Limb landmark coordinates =
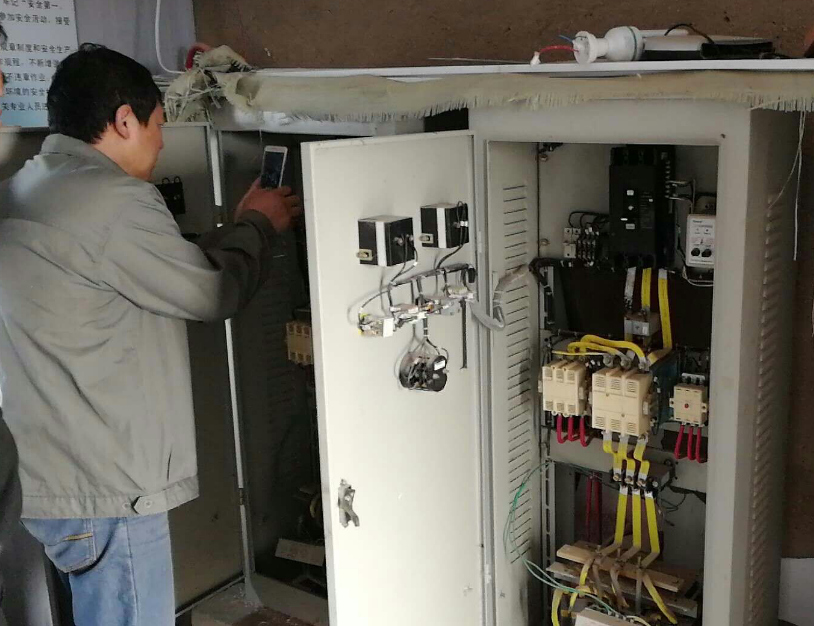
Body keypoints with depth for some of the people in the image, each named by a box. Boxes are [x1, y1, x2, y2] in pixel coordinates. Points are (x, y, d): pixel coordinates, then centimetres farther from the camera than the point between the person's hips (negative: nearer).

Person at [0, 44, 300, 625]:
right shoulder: (110, 198, -20)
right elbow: (212, 291, -9)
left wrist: (238, 227, 17)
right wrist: (256, 224, 8)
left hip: (47, 479, 10)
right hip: (106, 491, -10)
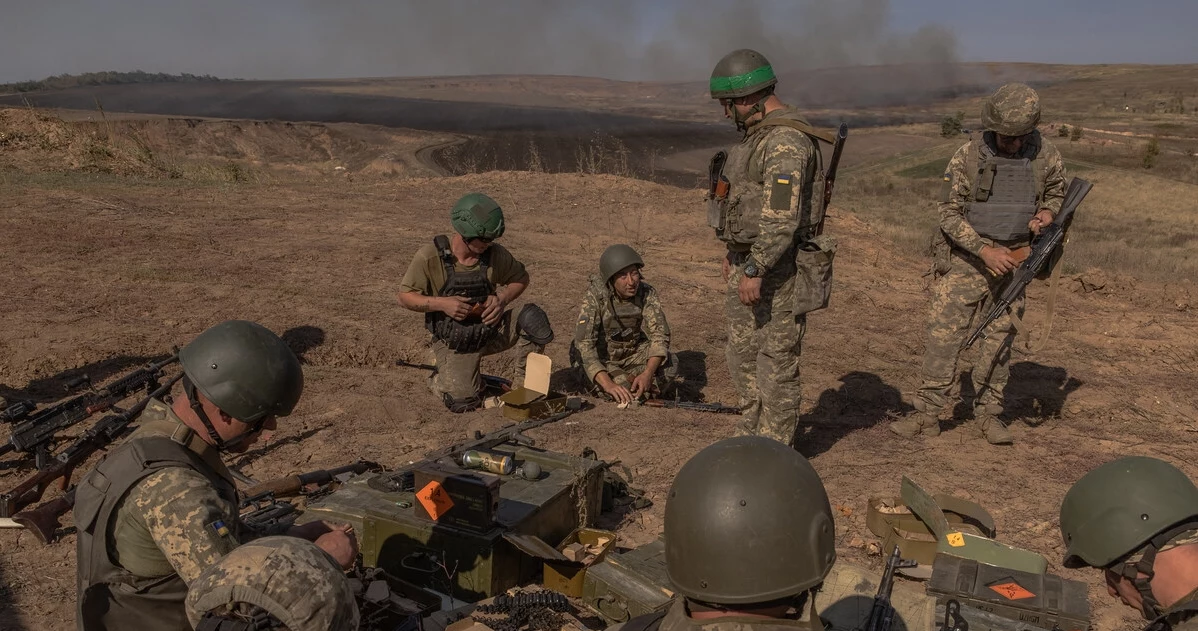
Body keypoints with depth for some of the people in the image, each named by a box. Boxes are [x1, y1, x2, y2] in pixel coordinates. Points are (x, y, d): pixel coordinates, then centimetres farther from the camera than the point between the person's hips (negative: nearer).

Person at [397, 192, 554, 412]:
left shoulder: (495, 254, -8)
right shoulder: (430, 256, -16)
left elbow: (521, 278, 9)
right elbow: (405, 296, -9)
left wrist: (503, 298, -12)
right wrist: (441, 303, -26)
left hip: (491, 330, 3)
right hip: (454, 342, -3)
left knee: (533, 318, -24)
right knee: (463, 402, -18)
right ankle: (440, 377, 19)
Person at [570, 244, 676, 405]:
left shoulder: (647, 293, -17)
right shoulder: (595, 297, -27)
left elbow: (660, 335, -20)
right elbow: (584, 344, -35)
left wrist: (648, 374, -39)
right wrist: (608, 384, -47)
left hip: (633, 355, 3)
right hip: (600, 359, -2)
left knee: (670, 364, -21)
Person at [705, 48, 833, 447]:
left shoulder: (786, 140, -19)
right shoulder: (757, 134, 14)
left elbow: (782, 216, -26)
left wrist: (755, 271, -25)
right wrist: (734, 254, 22)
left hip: (780, 269, -10)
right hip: (749, 264, 10)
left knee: (776, 363, 0)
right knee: (742, 356, 17)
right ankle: (751, 438, 32)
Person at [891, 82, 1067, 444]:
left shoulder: (1046, 157, -2)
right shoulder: (967, 157, -11)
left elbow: (1056, 191, 17)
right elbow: (949, 213, -10)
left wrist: (1047, 211, -7)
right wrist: (985, 251, -19)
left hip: (1012, 261, 3)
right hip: (965, 258, -2)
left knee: (1000, 338, 8)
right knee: (943, 334, -6)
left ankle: (988, 413, 20)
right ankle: (929, 413, 2)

Task description = Using the records above, copy each line that contains "wrist".

Exercise response =
left wrist: (238, 227, 17)
right wrist: (256, 224, 8)
left wrist: (503, 298, -12)
right wrist: (441, 303, -26)
left wrist: (648, 374, -39)
right wrist: (608, 384, -47)
left wrist: (755, 271, -25)
right wrist: (734, 254, 22)
left wrist: (1047, 211, -7)
right wrist: (985, 251, -19)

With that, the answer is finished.